Sorry for pushing the bidet so hard, but they make a huge difference when it comes to chafing. I installed one of the cheap bidet seats that you find on Amazon (this one) and it completely changed my life. Now I flat out refuse to use the restroom outside my house (unless it’s an emergency). They cost less than $40 and take about 20 minutes to install. It’s so worth it!

Staying clean on the trail can be a serious problem on long backpacking trips. Sweat builds up as you hike, and soaks your underwear. Obviously, there’s moisture from the sweat, but there’s also salt and body oils. Cleaning all that off is crucial to preventing chafing on long hikes, but what can you do without access to a shower? I like to wipe myself down with baby wipes throughout the day and use a camp towel to pat dry.

You should also wipe down every night before bed on backpacking trips and switch into a clean pair of clothes to slip in at night. Rinse off your clothes regularly on long backpacking trips and never wear cotton clothing that soaks up sweat.

Try To Lose Weight

A few extra pounds in the belly and thigh can cause serious chafing problems. All the extra fat and skin pushing against each other is a recipe for chafing issues. To make matters worse, carrying around extra body weight will cause you to sweat more.

Losing 20-30 pounds will make a world of difference when it comes to chafing. Unfortunately, there’s nothing you can do in the short term to lose weight fast. You just have to deal with the situation and use preventative treatments to eliminate skin irritation.

Thankfully, I’ve lost over 60 lbs since I started hiking and eating better. I can’t even start to explain how big of a difference that’s made! There are ways to reduce chafing if you’re still on a weight loss journey. Start by ditching the cotton underwear and switching over to synthetic compression shorts. Compression shorts wick sweat away from your skin and they’re tight on your legs so there’s much less friction.

Every major sportswear company sells compression shorts.

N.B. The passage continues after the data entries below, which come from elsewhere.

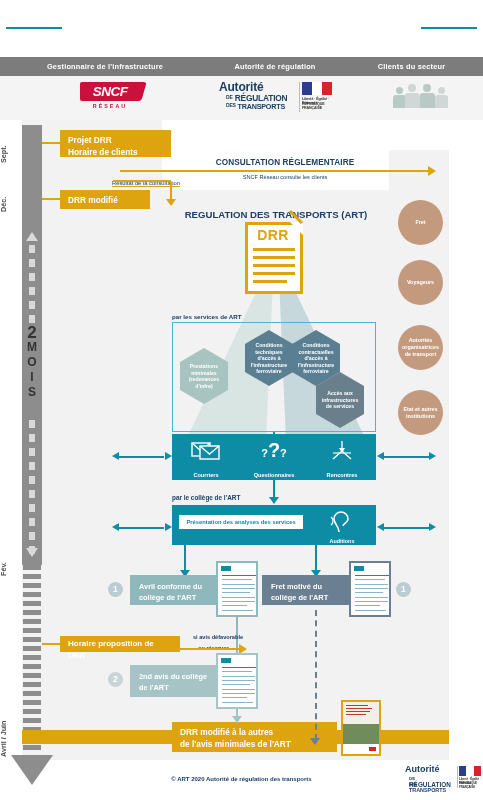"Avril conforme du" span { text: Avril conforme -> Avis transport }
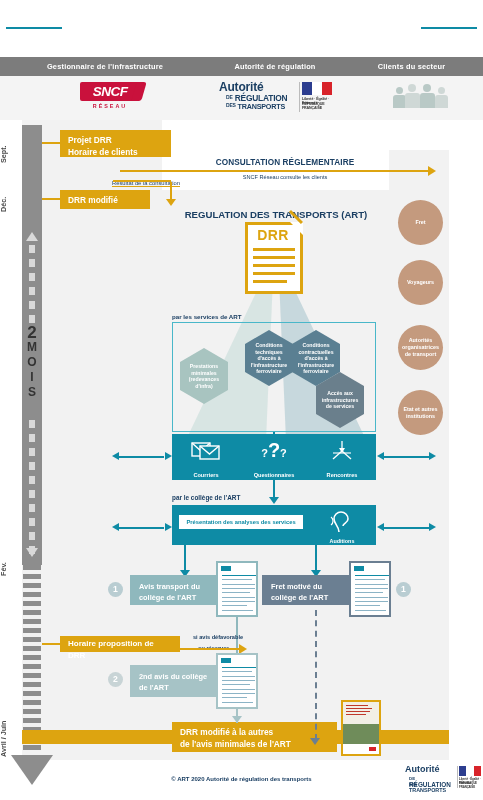"Fret motivé du" span { text: Fret -> Juin }
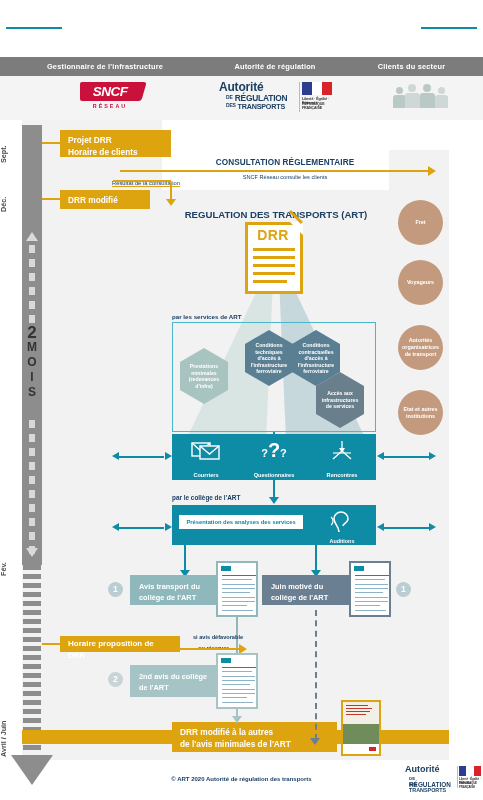"Horaire proposition de DRR" div.ybox { text: Horaire -> Nouvelle }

I’ve tried all the big names like Nike, Under Armour, Hanes, Champion, etc. and they’re all basically the same. They’re also ridiculously expensive. After years of wasting money on expensive compression shorts, I picked up a pack of Neleus Compression Shorts on Amazon. They’re 1/4 of the price of the major brands and feel exactly the same.

Buy a Ventilated Backpack With High Quality Shoulder Straps

Most of this post was focused on preventing chafing in the butt, thigh and groin area, but that’s not the only place that chafing can occur. Cheap backpacks with poor ventilation and low quality shoulder straps are notorious for causing shoulder chafing. Bodyglide on the top of your shoulders can help prevent this, but you should also take a look at your pack.

Find a backpack with a suspended mesh ventilation system to cut down the sweat dripping down your back. You will never be able to completely eliminate sweat, but good ventilation system will help.

Don’t Tuck In Your Shirt

You can undo every preventative measure to prevent chafing just by tucking in your shirt. Tucking in your shirt might not seem like a big deal, but it causes serious problems. Wearing a backpack all day can cause serious back sweat. It doesn’t matter how well your packs ventilated. There’s no way to avoid a sweaty back.

Tucking in your shirt will take all that back sweat and direct it down into your underwear. My butt/thighs are sweaty enough. I don’t need to add back sweat to the problem.